Posted by: David Kiley on November 15, 2007
I have sat through two ad agency reviews this year: one for an account in excess of $300 million a year, and another for a smaller account of around $20 million.
I sat through pitches by some seven agencies—from New York, S.F., Boston and Atlanta. One thing that stuck out for me was the over-reliance on…well…advertising. In both cases, the client, and the brand, clearly suffered from poor word of mouth. The spec ads that were pitched in most cases were wallpaper. That was my take anyway.
I’m continually shocked by advertisers and agencies that are afraid to say something that is apt to actually get the attention of the consumer. Sure, you want to have product attributes in the ad. But there is nothing that says you can’t convey the information in a way that will create some buzz, some word of mouth chatter. God Bless TiVo.
It’s actually getting hard to write about advertising, because most of its still so awful that I don’t see it. I began watching Gordon Ramsay’s Kitchen Nightmares last night in my usual manner—taped and 20 minutes into the broadcast so I can blow through the ads. What did I do with the time? I went on Facebook and made my two Scrabble moves in the two games I am playing with friends online.

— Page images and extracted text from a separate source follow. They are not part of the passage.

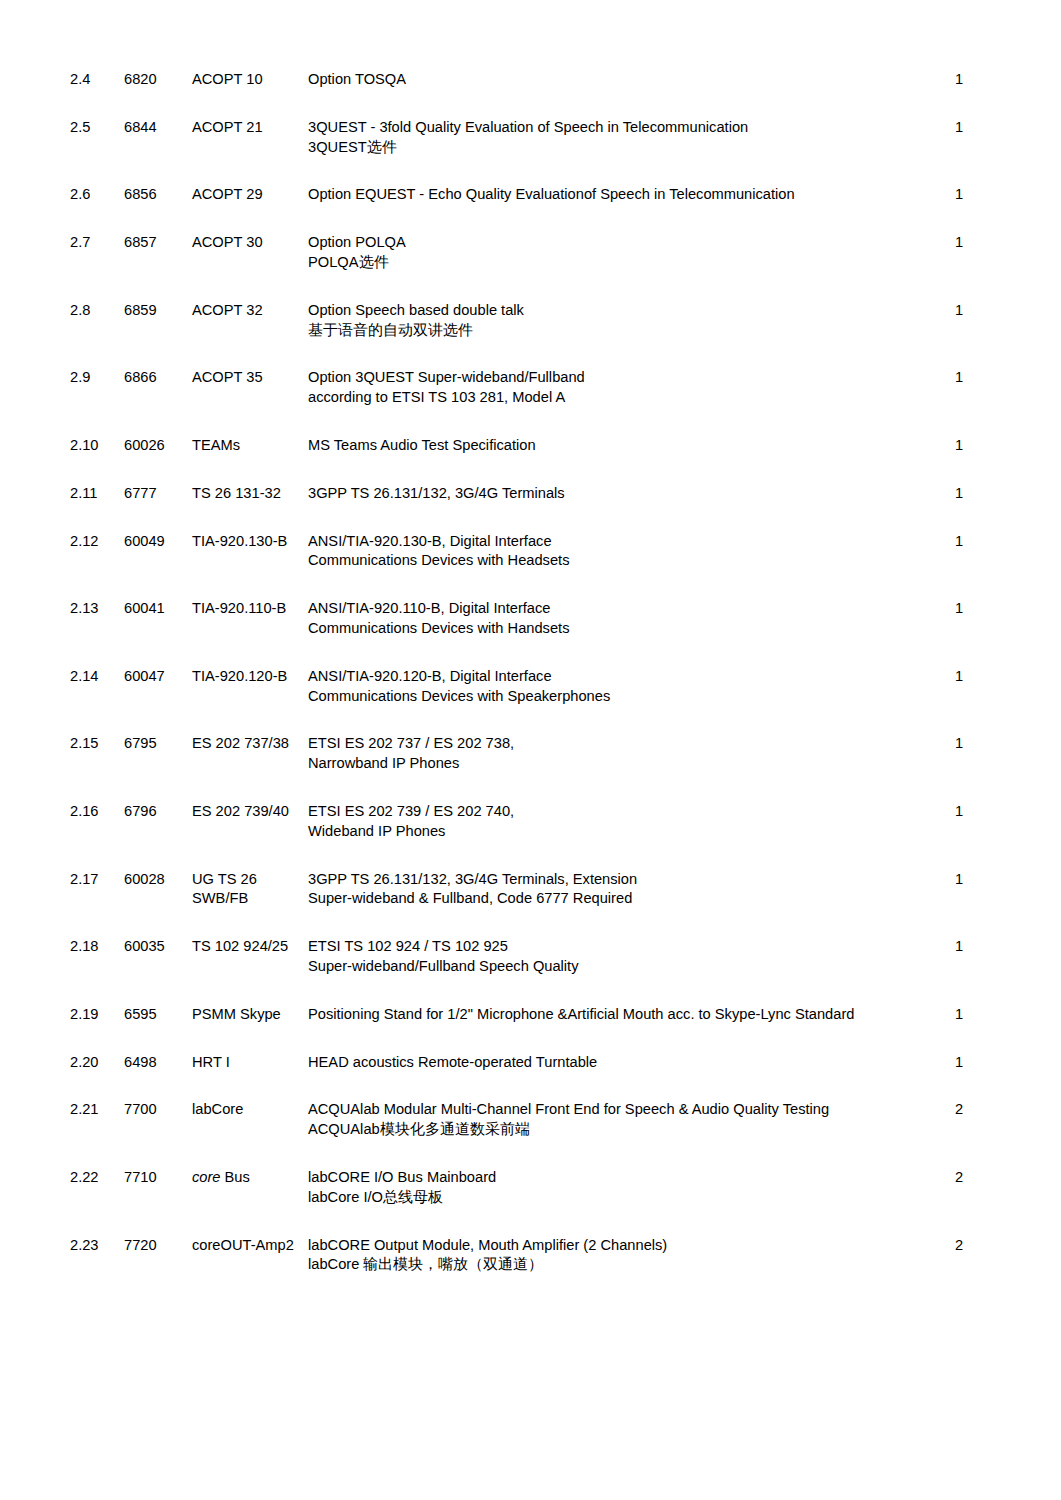| 2.4 | 6820 | ACOPT 10 | Option TOSQA | 1 |
| 2.5 | 6844 | ACOPT 21 | 3QUEST - 3fold Quality Evaluation of Speech in Telecommunication 3QUEST选件 | 1 |
| 2.6 | 6856 | ACOPT 29 | Option EQUEST - Echo Quality Evaluationof Speech in Telecommunication | 1 |
| 2.7 | 6857 | ACOPT 30 | Option POLQA POLQA选件 | 1 |
| 2.8 | 6859 | ACOPT 32 | Option Speech based double talk 基于语音的自动双讲选件 | 1 |
| 2.9 | 6866 | ACOPT 35 | Option 3QUEST Super-wideband/Fullband according to ETSI TS 103 281, Model A | 1 |
| 2.10 | 60026 | TEAMs | MS Teams Audio Test Specification | 1 |
| 2.11 | 6777 | TS 26 131-32 | 3GPP TS 26.131/132, 3G/4G Terminals | 1 |
| 2.12 | 60049 | TIA-920.130-B | ANSI/TIA-920.130-B, Digital Interface Communications Devices with Headsets | 1 |
| 2.13 | 60041 | TIA-920.110-B | ANSI/TIA-920.110-B, Digital Interface Communications Devices with Handsets | 1 |
| 2.14 | 60047 | TIA-920.120-B | ANSI/TIA-920.120-B, Digital Interface Communications Devices with Speakerphones | 1 |
| 2.15 | 6795 | ES 202 737/38 | ETSI ES 202 737 / ES 202 738, Narrowband IP Phones | 1 |
| 2.16 | 6796 | ES 202 739/40 | ETSI ES 202 739 / ES 202 740, Wideband IP Phones | 1 |
| 2.17 | 60028 | UG TS 26 SWB/FB | 3GPP TS 26.131/132, 3G/4G Terminals, Extension Super-wideband & Fullband, Code 6777 Required | 1 |
| 2.18 | 60035 | TS 102 924/25 | ETSI TS 102 924 / TS 102 925 Super-wideband/Fullband Speech Quality | 1 |
| 2.19 | 6595 | PSMM Skype | Positioning Stand for 1/2" Microphone &Artificial Mouth acc. to Skype-Lync Standard | 1 |
| 2.20 | 6498 | HRT I | HEAD acoustics Remote-operated Turntable | 1 |
| 2.21 | 7700 | labCore | ACQUAlab Modular Multi-Channel Front End for Speech & Audio Quality Testing ACQUAlab模块化多通道数采前端 | 2 |
| 2.22 | 7710 | core Bus | labCORE I/O Bus Mainboard labCore I/O总线母板 | 2 |
| 2.23 | 7720 | coreOUT-Amp2 | labCORE Output Module, Mouth Amplifier (2 Channels) labCore 输出模块，嘴放（双通道） | 2 |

Marketers spent an eestimated $1 billion on word-of-mouth measures in 2006, according to PQ Media, which is presenting its findings at the Word of Mouth conference in Las Vegas this week. The level of spend is expected to reach almost $4 billion in 2011.
Spending is defined by PQ Media as media “supported by research and technology that encourages consumers to dialogue about products and services.”
A Nielsen survey of over 26,000 people found that nearly 78% of respondents trusted “recommendations from consumers,” a total 15% higher than the second-most credible source, newspapers.